发布时间:2012-12-17 14:14:55 Tags:,,,,

作者:Emanuel Montero

好吧,我知道软件工程是很无趣的。而游戏开发却是令人兴奋的。为什么游戏开发需要看软件工程,总有一些充分的理由。

游戏开发在技术上日益复杂。无论SDK和游戏引擎将变得多么强大,无论一个项目能动员多少人资源,游戏开发的进度仍然很慢。游戏开发的成本一直很高。为了做出更好的游戏,我们必须改进软件开发过程。

在软件工程中,一个标准的软件生命周期包括提出需求、设计、执行、验证和维护。在游戏开发周期中,构想(提出需求)和设计是由游戏设计师负责的。程序员和美工按照具体的游戏设计说明来执行。程序员手动将游戏设计说明转译成源代码,而源代码将在目设备(如PC、游戏机和手机等)上编辑和执行。美工制作游戏所需的美术资源。游戏可执行后就要进行验证测试。问题就是在这个阶段中发现的。游戏设计并不更改高层次的说明部分。相反地,只更改低层次的执行源代码部分。在软件工程中,这种错误一般被称作“程序员的捷径”。维护程度不高不仅使设计说明完全废弃失效,而且使维护本身变成一项更容易出错、成本更高的任务。这时,我们就走上了一条危险的道路,迷失了唯一的地图。我们可能会因此毁掉整个软件。

programmer(from drimmit.com)

programmer(from drimmit.com)

程序员的揵径可能会产生其他游戏开发说明上的问题。我们都知道迭代游戏设计可以产生更好的游戏:通过增加游戏玩法改良的次数来找到乐趣要素。但我们怎么可能迭代越来越复杂的源代码?毕竟它已经一团糟了。我们必须在设计层次上调整游戏玩法,然后再将游戏设计说明转译成源代码。但我们不能再那么做。将游戏设计概念手动地转译成游戏执行概念是非常耗成本的。程序员必须腾时间再做一次,我肯定他们不会乐意的。
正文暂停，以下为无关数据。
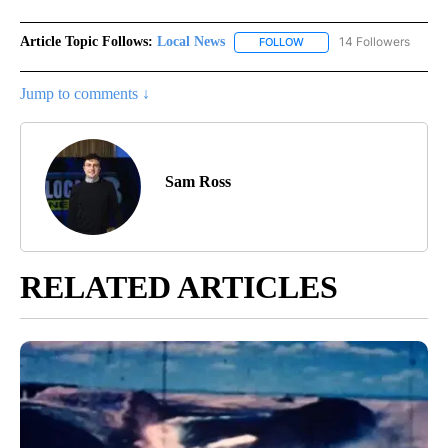
Article Topic Follows:
Local News
14 Followers
FOLLOW
FOLLOW "LOCAL NEWS" TO
Jump to comments ↓
Sam Ross
RELATED ARTICLES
如果有一种游戏设计编辑器能自动地将游戏设计高级概念转译成代码,就像源代码编辑器自动地将源代码转译成二进制,那该多好啊!我们不能像忘记二记制一样忘记源代码。但在此之前,我们需要一种用于游戏设计的准确说明语言。

我们如何将游戏说明做得准确?

一般的解决办法是,写成自然语言。当然,我们可以将游戏描述在纸上。但自然语言是很模糊的,不适合将交互系统准确地表达出来。所以用自然语言描述游戏设计将会很糟糕。

在软件工程中,有一种叫作指定域语言(DSL)的东西。DSL是一种适用于描述准确域任务的语言。所以我们可以将DSL用于游戏开发。更准确地说,我们必须将DSL用于游戏开发。

我不打算说得太详细,但我们将DSL用于游戏设计时将遇到两个大问题:

第一个问题是电子游戏设计的抽象度。有些人不在具体的技术执行范围内就无法想象电子游戏。我更倾向于将电子游戏当作一种高层次的技术抽象,独立于执行和目标设备。为了不谈Atari游戏机,我们必须借助高级DSL来谈论《吃豆人》这款游戏。在软件工程中这叫作平台独立模式(PIM)。不要担心设备的具体细节,我们将在更低的抽象度上用平台指定模式(PSM)来处理。所以我们可以将《吃豆人》指定为高级PIM,将其转译为适用于许多目标设备的PSM。

第二个问题与游戏类型有关。有些人偏好类型指定的DSL,因为它的游戏设计概念表达更具体,可以轻易地将所有类型常表现出来。例如,一个RPG DSL应该提供的概念包括龙验值、命值、武器、魔法等。当类型容量太大,还有存在亚类型或类型常规随着类型演变而变化时,问题就产生了。这时的DSL就变得不充分、不实用了。这就是我不喜欢类型指定DSL的原因。类型独立的DSL可以泛化这些游戏设计概念,以适用于所有电子游戏。

但什么是技术独立和类型独立的游戏设计概念?

根据Crawford提出的交互循环,那正是我最初的建议。我们可以从不同的方面或兴趣点来看待游戏。游戏玩法、图形用户界面(GUI)和控制是所有游戏都应该具备的三大方面。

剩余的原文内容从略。